## [Activity]
Transcribe the entries below without changing a word, and omit every picture.

Entries taken from a collection
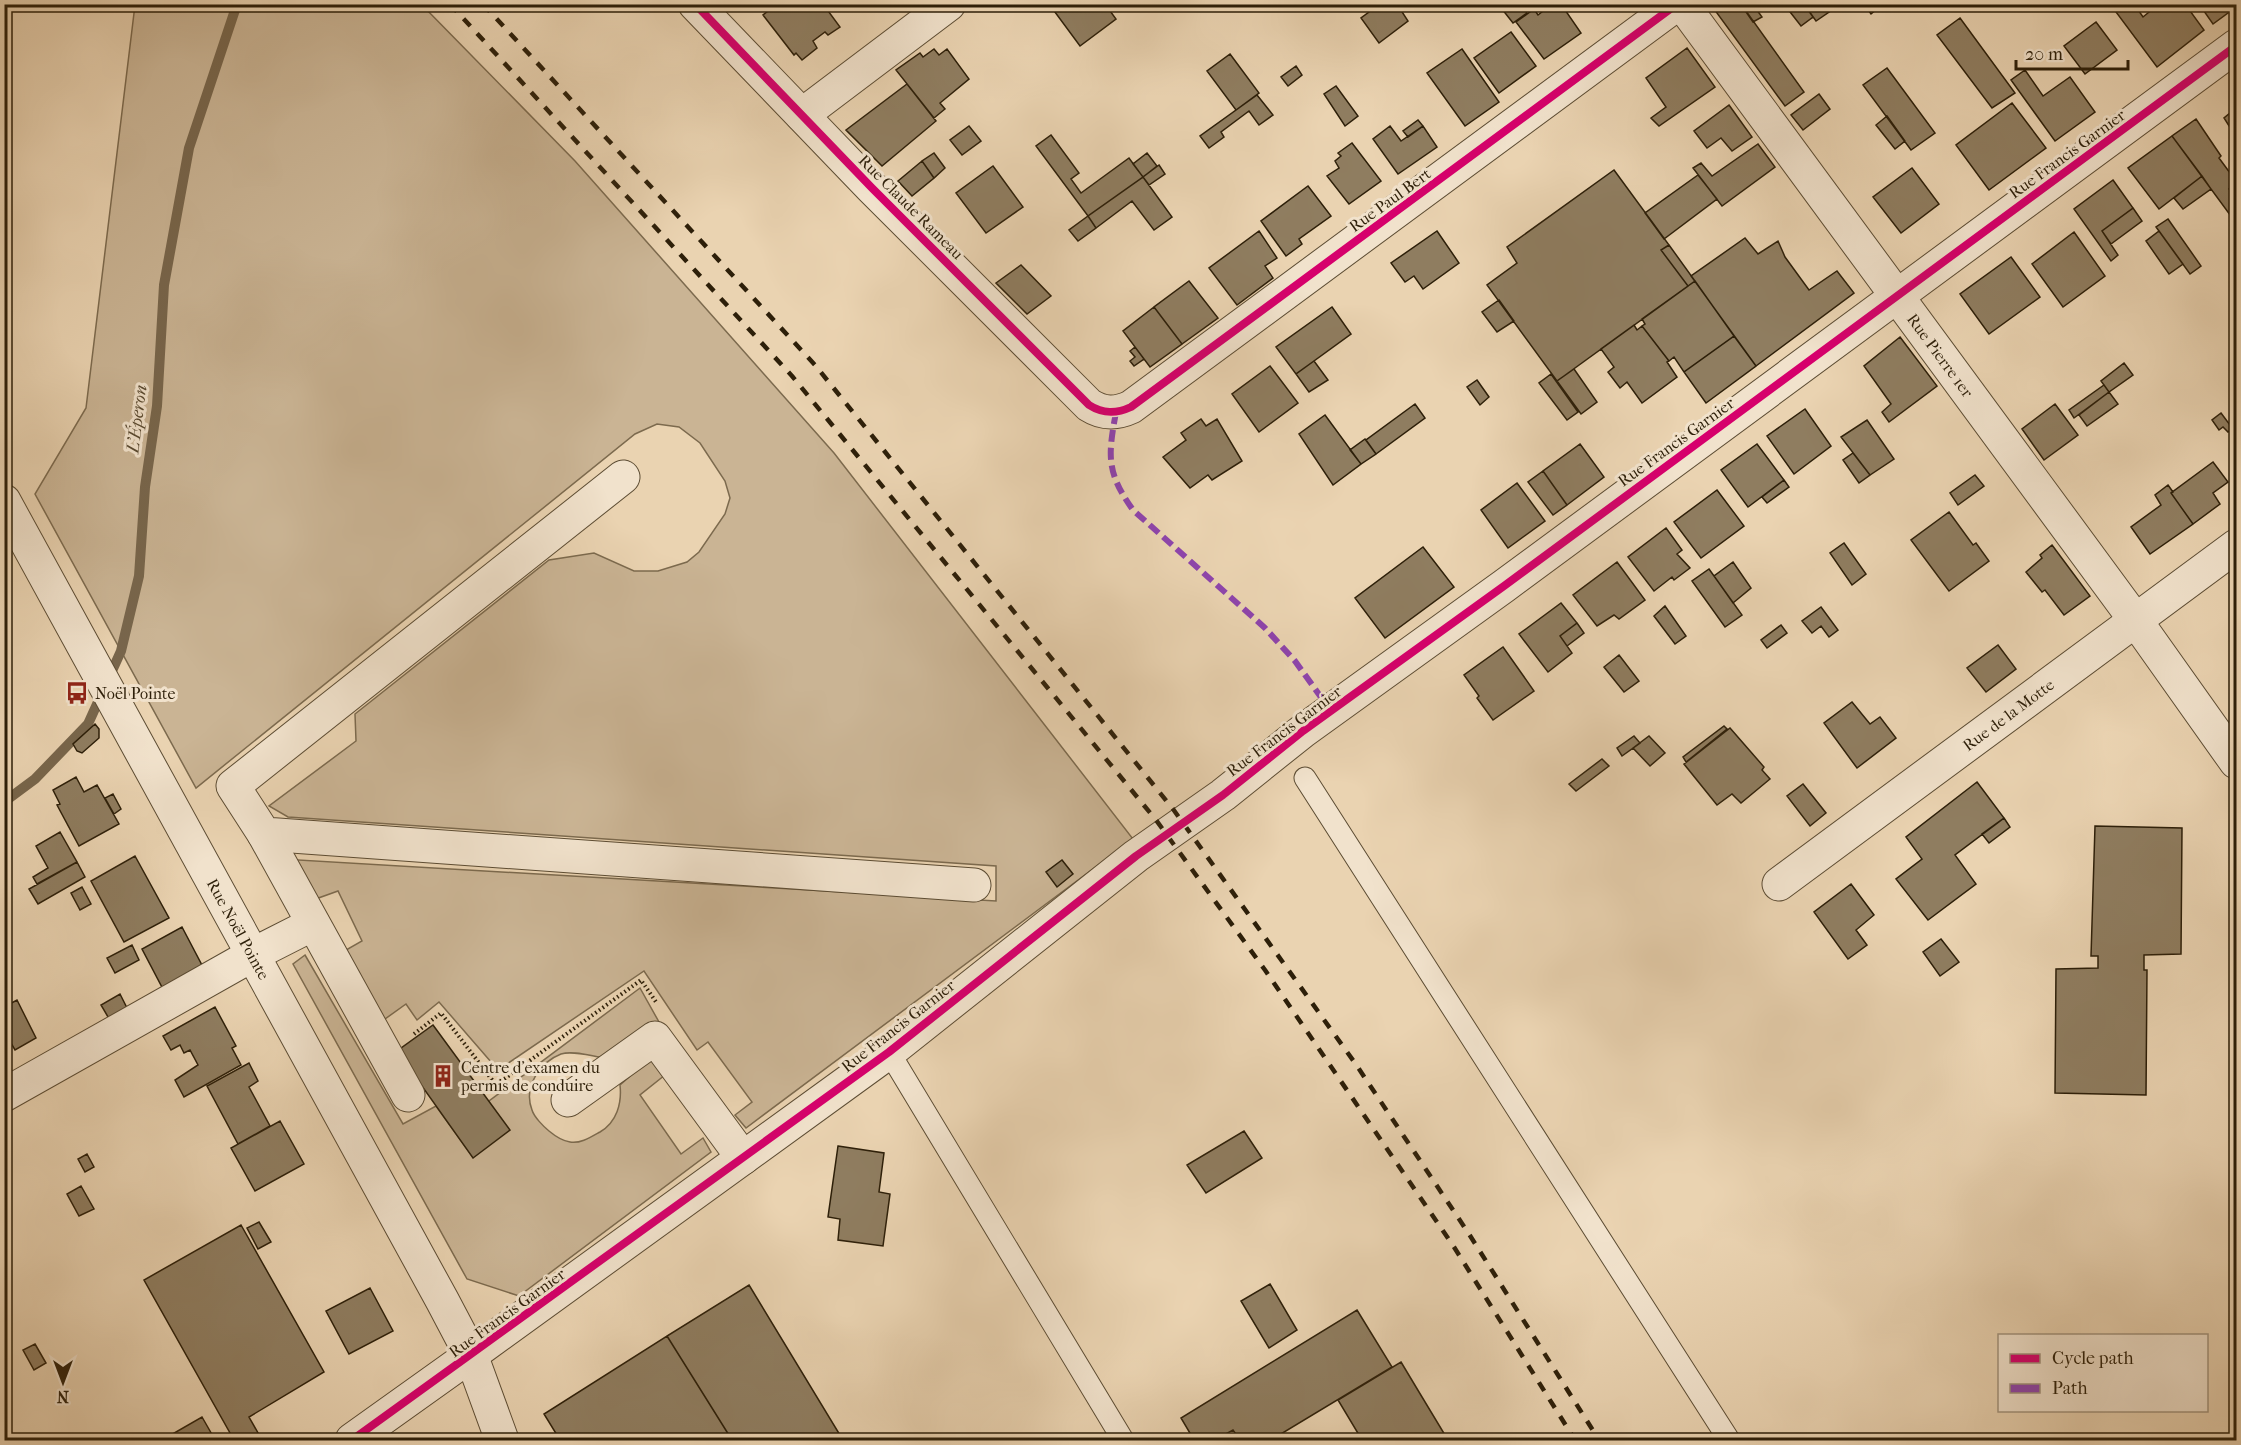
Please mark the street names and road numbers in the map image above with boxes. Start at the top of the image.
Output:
street label: Rue Francis Garnier [2005,105,2129,203]
street label: Rue Claude Rameau [855,151,967,263]
street label: Rue Paul Bert [1345,164,1435,236]
street label: Rue Pierre 1er [1903,310,1978,401]
street label: Rue Francis Garnier [1614,393,1738,491]
street label: Rue de la Motte [1959,674,2058,755]
street label: Rue Francis Garnier [1223,681,1345,780]
street label: Rue Noël Pointe [203,875,274,983]
street label: Rue Francis Garnier [837,976,959,1076]
street label: Rue Francis Garnier [445,1264,569,1362]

## [Exercise output]
Please mark the street names and road numbers in the map image above with boxes. Start at the top of the image.
Output:
street label: Rue Francis Garnier [2005,105,2129,203]
street label: Rue Claude Rameau [855,151,967,263]
street label: Rue Paul Bert [1345,164,1435,236]
street label: Rue Pierre 1er [1903,310,1978,401]
street label: Rue Francis Garnier [1614,393,1738,491]
street label: Rue de la Motte [1959,674,2058,755]
street label: Rue Francis Garnier [1223,681,1345,780]
street label: Rue Noël Pointe [203,875,274,983]
street label: Rue Francis Garnier [837,976,959,1076]
street label: Rue Francis Garnier [445,1264,569,1362]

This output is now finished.